Varnish performance musings

Wed Apr 6 18:12:08 CEST 2016

On Wed, Apr 6, 2016 at 8:03 AM, Guillaume Quintard
<guillaume at varnish-software.com> wrote:
> Thanks for all the info, all of you.
>
> I'm wondering, H/2 mandates lower-case for headers, allowing us to get rid
> of strncmp, and in addition, the name length is known, so checking for
> equality boils down to a memcmp. Would that affect the results you are
> seing, Devon? I'm genuinely curious about the memory/speed balance of both
> the LUT and the simple list we have, specially for "small" (<20?) sets of
> headers.

Maybe -- our h2 strategy is still nascent and not inside Varnish for a
number of reasons.

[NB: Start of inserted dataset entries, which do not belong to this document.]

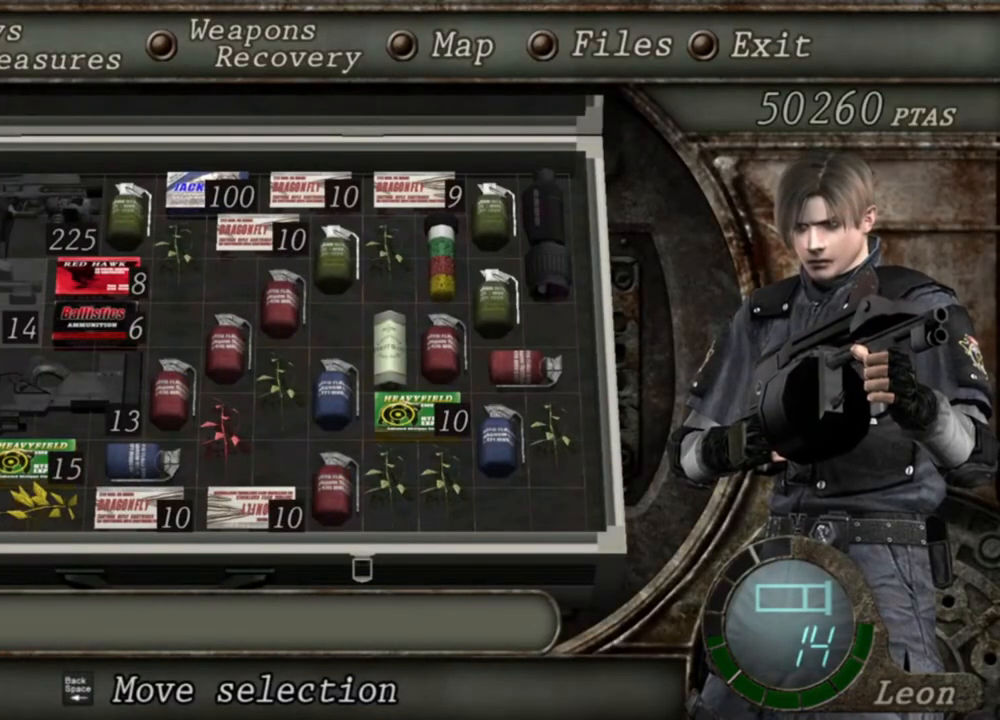
{"keys": [], "mouse": [], "events": []}
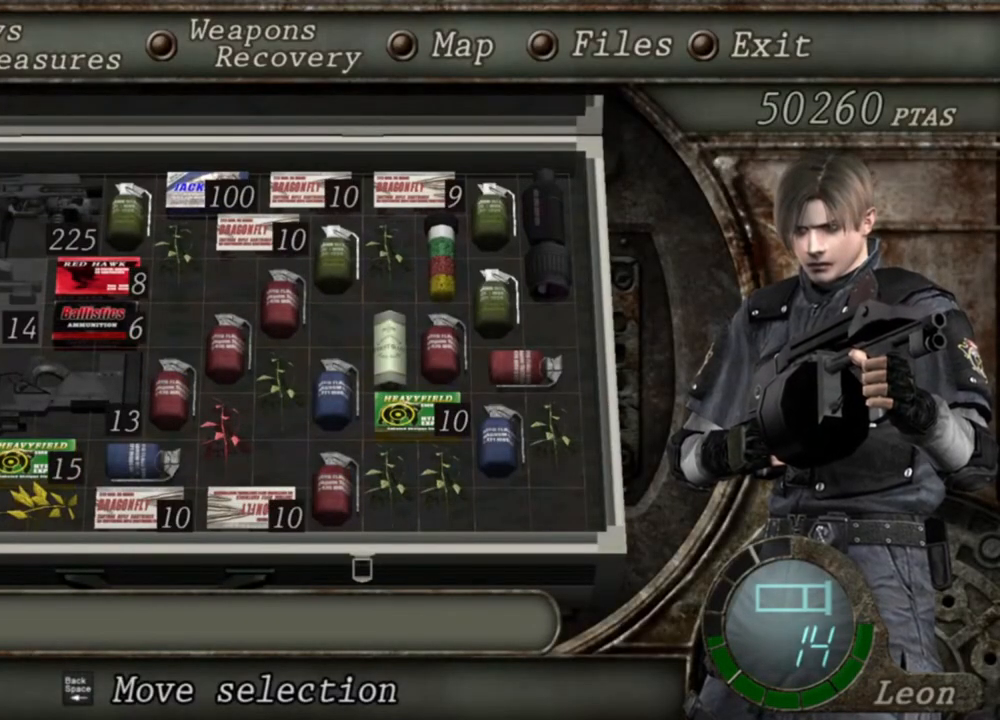
{"keys": [], "mouse": [], "events": []}
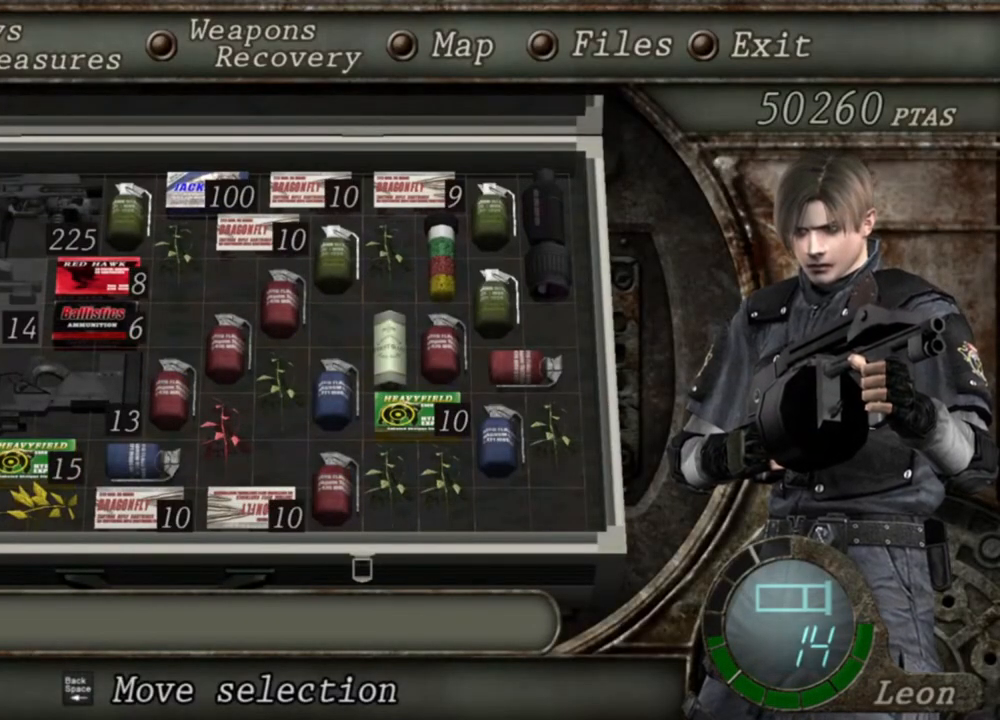
{"keys": [], "mouse": [], "events": []}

I'm sure that we can benefit from using something
that is not strcasecmp, but I believe the overhead is more on the
dereference / cache miss side than in strcasecmp (which doesn't show
up in the profile.) Also worth noting that we are doing additional
strict validation of protocol string and headers in request /
response, and this did not change the profile considerably.

Apart from the cache miss portion, the issue also isn't with any
particular individual scan, it's that people have VCLs that toy around
with tens of various headers to store state between VCL states. So
it's really that any (be)?re(q|sp).http.foo access potentially causes
one, and there are probably lots of those kinds of access in any VCL.
Things like mobile device detection are particularly bad, because
they're typically implemented as multiple if-blocks of regexes against
User-Agent, which is probably the longest header in the majority of
requests. So if User-Agent appears near the end of headers, that can
be bad. Other examples include cases where headers are checked / set /
tested for a small portion of requests (for things like A/B testing or
what-have-you).

We've not yet implemented the LUT, but I'm hopeful that is a thing
someone will be able to do soon. (I'm not sure how easy it will be to
upstream that change given our code drift.)

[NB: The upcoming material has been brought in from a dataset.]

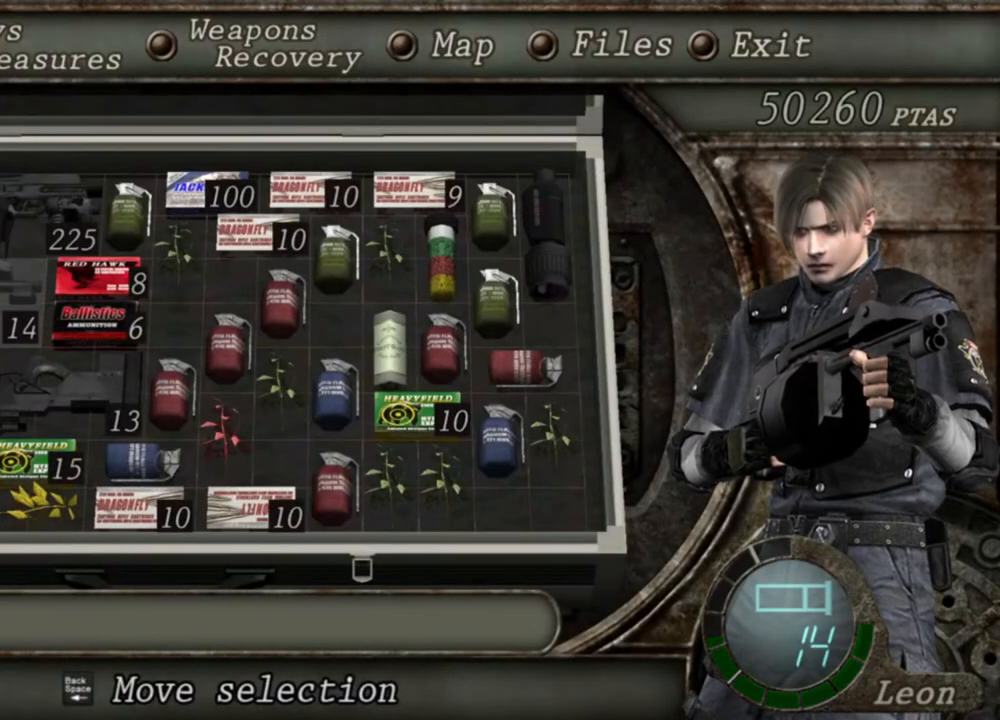
{"keys": [], "mouse": [], "events": []}
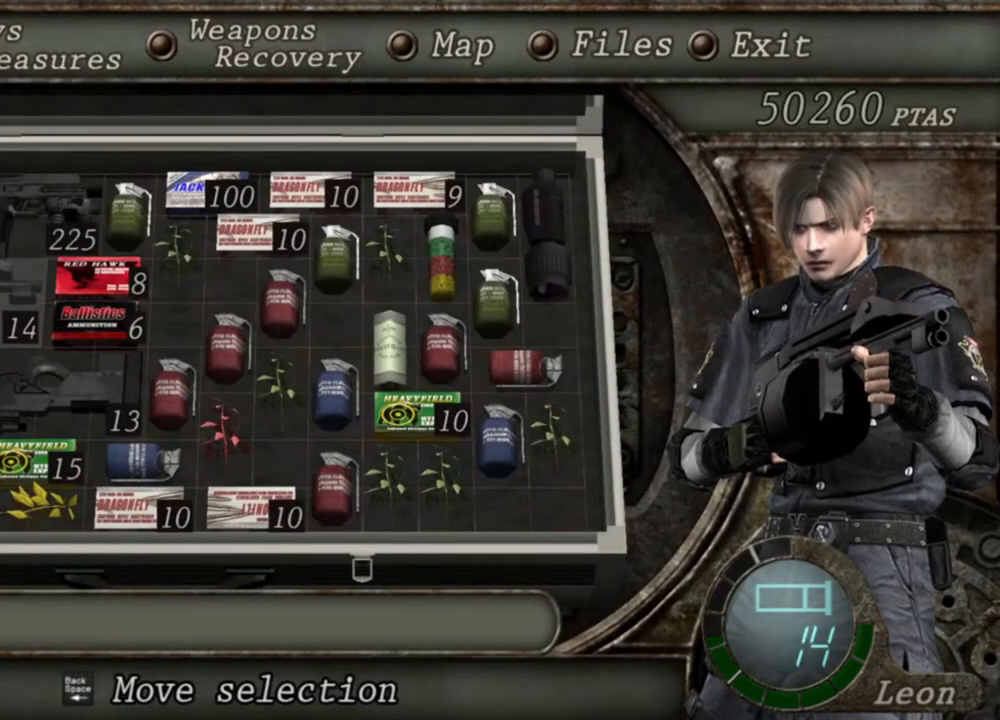
{"keys": [], "mouse": [], "events": []}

> Also, H/2 makes it an error to send two same-named headers, except for
> cookies (exceptions are fun!), so I'm wondering if the section about
> duplicate headers is worth it (again, I'm not judging, really asking).

Yes, because Set-Cookie too (though we have a Set-Cookie-specific
workaround, I believe). I believe technically it is an error today in
HTTP/1.1 for headers other than Cookie / Set-Cookie / Via / maybe a
couple others, but nobody cares and plenty of people do it. (Which is
really great when you have cases where proxies disagree with origin
about which Content-Length header to respect.)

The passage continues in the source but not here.